§ YOUR INSTRUCTIONS
Nothing outside the range is wanted. Repeat exactly the lines below from the one with "analysis of unremarkable" through the one with "photomicrograph displays staining".

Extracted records
-------
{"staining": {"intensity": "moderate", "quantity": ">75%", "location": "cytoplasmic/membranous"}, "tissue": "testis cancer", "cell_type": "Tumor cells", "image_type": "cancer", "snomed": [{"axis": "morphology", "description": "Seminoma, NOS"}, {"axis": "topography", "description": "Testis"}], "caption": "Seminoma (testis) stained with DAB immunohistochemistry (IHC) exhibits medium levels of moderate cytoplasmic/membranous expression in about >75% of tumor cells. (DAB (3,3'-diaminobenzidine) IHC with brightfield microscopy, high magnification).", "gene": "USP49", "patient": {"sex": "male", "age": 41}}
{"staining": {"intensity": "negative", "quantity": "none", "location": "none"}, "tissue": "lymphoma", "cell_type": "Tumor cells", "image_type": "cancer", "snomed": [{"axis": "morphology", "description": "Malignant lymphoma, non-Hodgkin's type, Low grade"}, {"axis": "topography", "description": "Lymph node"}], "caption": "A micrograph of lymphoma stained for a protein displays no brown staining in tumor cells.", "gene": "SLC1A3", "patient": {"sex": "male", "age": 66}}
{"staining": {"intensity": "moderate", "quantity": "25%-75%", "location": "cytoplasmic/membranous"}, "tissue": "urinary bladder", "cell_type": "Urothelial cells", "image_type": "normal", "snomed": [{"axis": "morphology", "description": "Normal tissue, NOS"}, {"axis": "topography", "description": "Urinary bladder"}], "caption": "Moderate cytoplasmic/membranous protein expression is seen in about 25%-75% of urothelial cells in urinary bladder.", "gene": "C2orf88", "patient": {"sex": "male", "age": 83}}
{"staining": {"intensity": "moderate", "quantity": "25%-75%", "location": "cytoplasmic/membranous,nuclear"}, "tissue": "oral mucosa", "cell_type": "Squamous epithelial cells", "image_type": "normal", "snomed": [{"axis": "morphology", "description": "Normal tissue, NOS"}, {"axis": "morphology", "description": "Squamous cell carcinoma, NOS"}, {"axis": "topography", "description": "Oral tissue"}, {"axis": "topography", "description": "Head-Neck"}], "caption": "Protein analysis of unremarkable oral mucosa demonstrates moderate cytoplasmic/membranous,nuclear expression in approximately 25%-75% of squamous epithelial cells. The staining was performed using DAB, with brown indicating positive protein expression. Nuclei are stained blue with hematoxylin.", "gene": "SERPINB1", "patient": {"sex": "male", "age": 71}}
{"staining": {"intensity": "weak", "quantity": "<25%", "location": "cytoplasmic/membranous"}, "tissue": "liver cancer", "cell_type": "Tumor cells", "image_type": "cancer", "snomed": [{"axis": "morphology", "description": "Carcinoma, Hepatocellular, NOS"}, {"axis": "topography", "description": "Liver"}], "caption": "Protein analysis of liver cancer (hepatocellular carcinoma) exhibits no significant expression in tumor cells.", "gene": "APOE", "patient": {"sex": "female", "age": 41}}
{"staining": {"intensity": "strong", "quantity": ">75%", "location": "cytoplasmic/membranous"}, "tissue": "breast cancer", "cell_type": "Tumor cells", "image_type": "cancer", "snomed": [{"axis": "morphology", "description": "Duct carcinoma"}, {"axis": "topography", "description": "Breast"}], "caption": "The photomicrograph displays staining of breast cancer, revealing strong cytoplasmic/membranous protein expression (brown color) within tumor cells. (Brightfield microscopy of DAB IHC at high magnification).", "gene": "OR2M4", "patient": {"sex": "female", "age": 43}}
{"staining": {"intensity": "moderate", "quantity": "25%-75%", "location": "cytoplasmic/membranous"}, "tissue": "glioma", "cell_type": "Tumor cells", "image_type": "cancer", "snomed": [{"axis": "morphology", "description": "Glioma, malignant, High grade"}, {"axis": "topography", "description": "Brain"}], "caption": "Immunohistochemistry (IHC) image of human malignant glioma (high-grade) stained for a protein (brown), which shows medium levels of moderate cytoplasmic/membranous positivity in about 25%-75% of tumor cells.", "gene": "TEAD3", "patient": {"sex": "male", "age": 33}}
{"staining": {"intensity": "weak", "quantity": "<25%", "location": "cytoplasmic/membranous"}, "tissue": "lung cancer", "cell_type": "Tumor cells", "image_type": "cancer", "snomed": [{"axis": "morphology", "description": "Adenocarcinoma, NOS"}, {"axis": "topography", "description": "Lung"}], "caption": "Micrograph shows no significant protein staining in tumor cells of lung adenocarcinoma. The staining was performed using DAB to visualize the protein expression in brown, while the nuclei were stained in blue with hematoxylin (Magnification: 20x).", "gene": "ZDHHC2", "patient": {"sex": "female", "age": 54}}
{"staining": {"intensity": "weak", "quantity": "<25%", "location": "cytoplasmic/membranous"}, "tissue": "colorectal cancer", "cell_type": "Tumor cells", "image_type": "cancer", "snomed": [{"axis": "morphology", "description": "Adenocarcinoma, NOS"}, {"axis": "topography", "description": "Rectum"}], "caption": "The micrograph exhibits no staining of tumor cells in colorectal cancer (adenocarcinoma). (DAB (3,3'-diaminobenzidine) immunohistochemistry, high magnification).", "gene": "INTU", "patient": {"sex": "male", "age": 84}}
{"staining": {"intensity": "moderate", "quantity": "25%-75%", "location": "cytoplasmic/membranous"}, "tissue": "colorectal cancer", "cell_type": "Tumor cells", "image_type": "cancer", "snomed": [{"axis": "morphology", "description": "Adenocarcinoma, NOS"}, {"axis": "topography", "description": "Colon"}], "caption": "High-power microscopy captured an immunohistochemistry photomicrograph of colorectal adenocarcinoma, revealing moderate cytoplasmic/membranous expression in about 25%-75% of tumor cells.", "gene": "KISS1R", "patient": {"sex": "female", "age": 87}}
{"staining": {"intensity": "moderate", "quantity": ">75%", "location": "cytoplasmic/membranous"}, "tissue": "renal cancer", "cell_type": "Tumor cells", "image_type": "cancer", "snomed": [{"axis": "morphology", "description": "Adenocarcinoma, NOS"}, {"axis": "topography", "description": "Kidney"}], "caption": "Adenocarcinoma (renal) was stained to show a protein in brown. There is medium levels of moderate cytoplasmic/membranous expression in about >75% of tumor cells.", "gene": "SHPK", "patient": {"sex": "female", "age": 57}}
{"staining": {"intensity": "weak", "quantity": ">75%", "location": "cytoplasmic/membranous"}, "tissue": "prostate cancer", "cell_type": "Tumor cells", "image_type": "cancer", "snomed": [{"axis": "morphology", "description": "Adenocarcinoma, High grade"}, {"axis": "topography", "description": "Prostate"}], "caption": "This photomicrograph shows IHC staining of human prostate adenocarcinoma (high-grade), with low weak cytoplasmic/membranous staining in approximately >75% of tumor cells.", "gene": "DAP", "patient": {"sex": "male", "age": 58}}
-------
§ RESULT
{"staining": {"intensity": "moderate", "quantity": "25%-75%", "location": "cytoplasmic/membranous,nuclear"}, "tissue": "oral mucosa", "cell_type": "Squamous epithelial cells", "image_type": "normal", "snomed": [{"axis": "morphology", "description": "Normal tissue, NOS"}, {"axis": "morphology", "description": "Squamous cell carcinoma, NOS"}, {"axis": "topography", "description": "Oral tissue"}, {"axis": "topography", "description": "Head-Neck"}], "caption": "Protein analysis of unremarkable oral mucosa demonstrates moderate cytoplasmic/membranous,nuclear expression in approximately 25%-75% of squamous epithelial cells. The staining was performed using DAB, with brown indicating positive protein expression. Nuclei are stained blue with hematoxylin.", "gene": "SERPINB1", "patient": {"sex": "male", "age": 71}}
{"staining": {"intensity": "weak", "quantity": "<25%", "location": "cytoplasmic/membranous"}, "tissue": "liver cancer", "cell_type": "Tumor cells", "image_type": "cancer", "snomed": [{"axis": "morphology", "description": "Carcinoma, Hepatocellular, NOS"}, {"axis": "topography", "description": "Liver"}], "caption": "Protein analysis of liver cancer (hepatocellular carcinoma) exhibits no significant expression in tumor cells.", "gene": "APOE", "patient": {"sex": "female", "age": 41}}
{"staining": {"intensity": "strong", "quantity": ">75%", "location": "cytoplasmic/membranous"}, "tissue": "breast cancer", "cell_type": "Tumor cells", "image_type": "cancer", "snomed": [{"axis": "morphology", "description": "Duct carcinoma"}, {"axis": "topography", "description": "Breast"}], "caption": "The photomicrograph displays staining of breast cancer, revealing strong cytoplasmic/membranous protein expression (brown color) within tumor cells. (Brightfield microscopy of DAB IHC at high magnification).", "gene": "OR2M4", "patient": {"sex": "female", "age": 43}}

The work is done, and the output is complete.